Doing two jobs can provide lots of crossovers and food for thought. As part of my other job, I have been talking to someone who is based in South Korea at the moment. He has just come back from a trip to France as the Korean government is really worried about falling birth rates and how to get women to be able to balance work and family life rather than be forced to choose between the two. There has been much interest in how European countries do it, particularly those like France which don't have a falling birth rate.

The UK too has seen its birthrate rising in recent years, after fears that there would not be enough children being born to look after an increasingly ageing population. In the past, people have painted career women as a barrier to raising birthrates. The idea is that career women opt not to have children or often leave it until too late. This may have been true in a couple of decades ago when there were fewer women in the workplace. In my field, higher education, statistics certainly seem to indicate a high percentage of childless women in the upper echelons of management. However, things appear to be starting to change. Policies which focus on providing flexible working in all sorts of occupations and promote managers leading by example appear to show that you can have a career and a family - hence the rising birthrate. This is what the South Koreans want to learn from.
On the other hand are the environmental lobbyists who counsel that a rising birthrate, particularly in wealthy western countries where people consume more, is irresponsible. Do we therefore need to develop policies to discourage people in the UK from having more children?
Population planning seems to be a difficult business since trends shift rapidly. While more and more people might be living longer, there are fears, for instance, that the rise in diseases such as diabetes will see more younger people dying before their parents or certainly developing chronic illness and so needing support in the form of more tax input into the health system [and therefore more young people earning] or in terms of more manpower in the caring professions.
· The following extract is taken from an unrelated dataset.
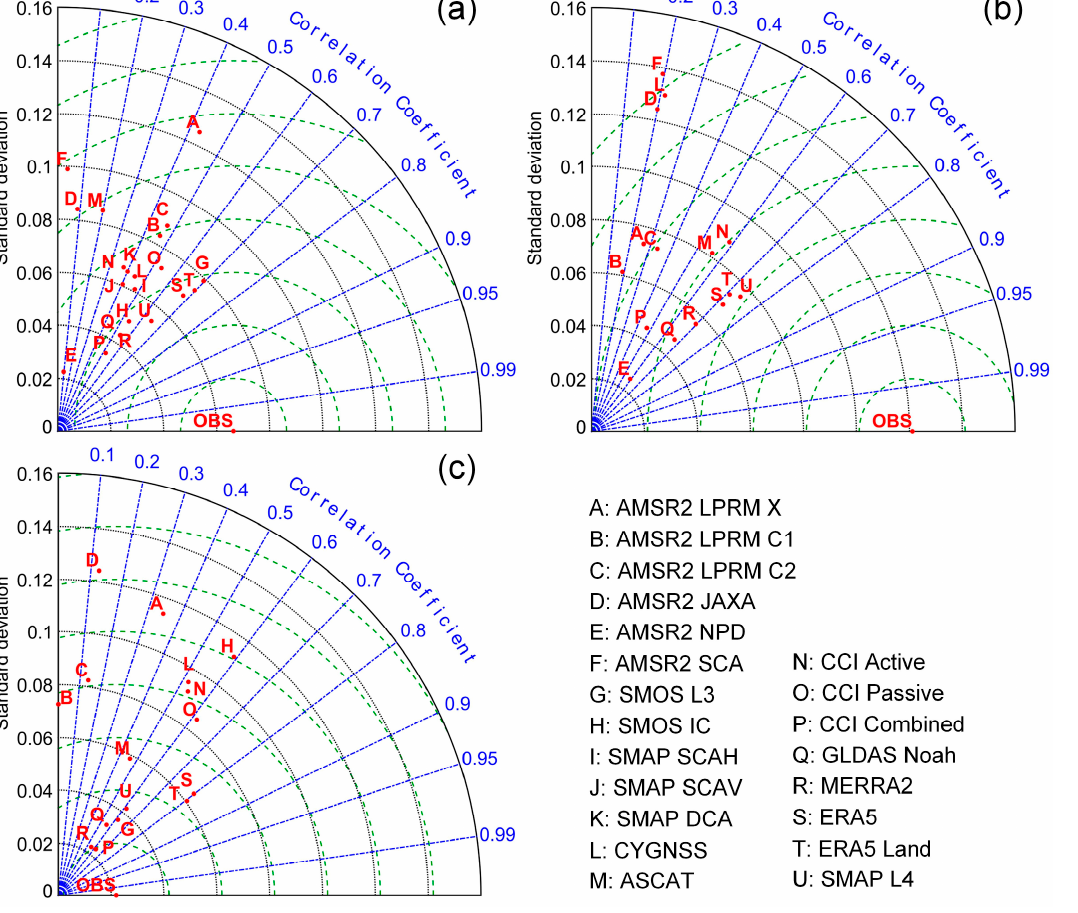
Figure 3. Taylor diagrams of all soil moisture products at two cropland stations ( a , b ) and one forest land station ( c ). The stations are ( a ) No. 2, ( b ) No. 8 and ( c ) No. 20 in Figure 1. Note that the letters are not shown if no data are available.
Who is to know now whether we can reverse this trend or how long it will take to do so?
In the meantime, we are subjected to lots of apparently contradictory claims and lobbying. Sitting here, pregnant with my fourth child, I feel totally caught in the middle. The thing is people have children or don't have them for all sorts of reasons. Often they either don't have a plan or things have a habit of happening which they don't expect. There are so many conflicting emotions involved. Is there ever a clear-cut black and white answer?